* Problem statement *
Across the data below, count every line where the string "always" appears. Answer with the number alone.

[Source data]

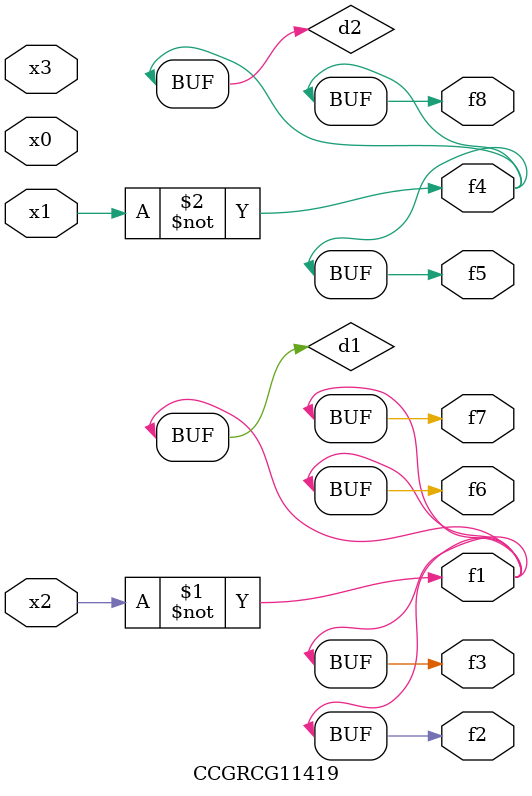
<source format=v>
module CCGRCG11419(
	input x0, x1, x2, x3,
	output f1, f2, f3, f4, f5, f6, f7, f8
);

	wire d1, d2;

	xnor (d1, x2);
	not (d2, x1);
	assign f1 = d1;
	assign f2 = d1;
	assign f3 = d1;
	assign f4 = d2;
	assign f5 = d2;
	assign f6 = d1;
	assign f7 = d1;
	assign f8 = d2;
endmodule

</source>
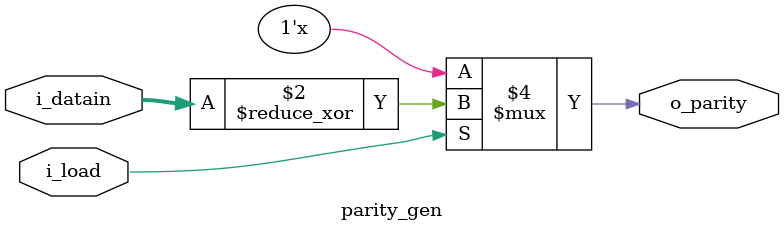
<source format=v>
module parity_gen(
i_datain,i_load,o_parity);
	input [7:0]i_datain;
	input i_load;
	output reg o_parity;
   always@(i_load,i_datain)
	begin
		if(i_load)
			o_parity=^(i_datain);
	end
endmodule

</source>
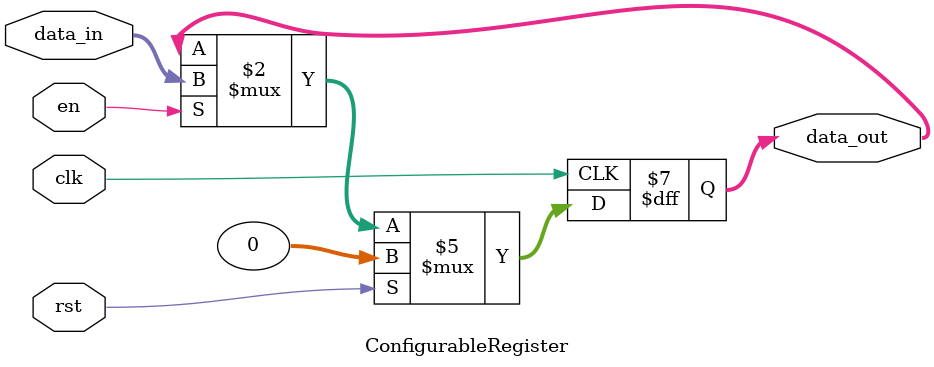
<source format=v>
`timescale 1ns / 1ps

module ConfigurableRegister #(
    parameter WIDTH = 32  // Number of bits (can be any value)
)(
    input  wire              clk,
    input  wire              rst,    // Active-high synchronous reset
    input  wire              en,   // Load enable signal
    input  wire [WIDTH-1:0]  data_in,
    output reg  [WIDTH-1:0]  data_out
);

    always @(posedge clk) begin
        if (rst) begin
            data_out <= {WIDTH{1'b0}};
        end else if (en) begin
            data_out <= data_in;
        end
    end

endmodule

</source>
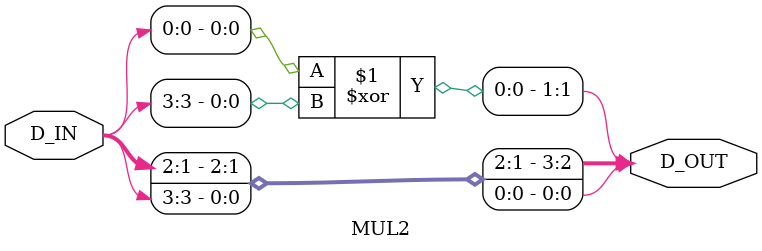
<source format=v>
`timescale 1ns / 1ps
module MUL2(
    input [3:0] D_IN,
    output [3:0] D_OUT
    );

	assign D_OUT = {D_IN[2:1], D_IN[0] ^  D_IN[3], D_IN[3]};
endmodule

</source>
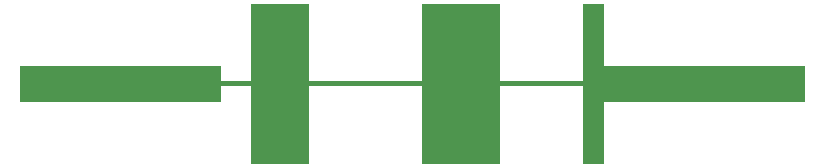
<source format=gbr>
G04 AWR Design Environment 15.03 *
G04 RS274-X Output Version 0.1 *
%FSLAX36Y36*%
%MOMM*%
%SFA1B1*%
%ADD10C,.010*%

G36*
X30934440Y0D02*
Y6590639D01*
X23904010D01*
Y0D01*
X17293960D01*
Y6590639D01*
X7690520D01*
Y0D01*
X2851740D01*
Y6590639D01*
X278720D01*
Y5279615D01*
X-16765680D01*
Y8300385D01*
X278720D01*
Y6989361D01*
X2851740D01*
Y13580000D01*
X7690520D01*
Y6989361D01*
X17293960D01*
Y13580000D01*
X23904010D01*
Y6989361D01*
X30934440D01*
Y13580000D01*
X32705710D01*
Y8300385D01*
X49750110D01*
Y5279615D01*
X32705710D01*
Y0D01*
X30934440D01*
G37*
M02*
G04 End of Data *

</source>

* Reply to the task *
2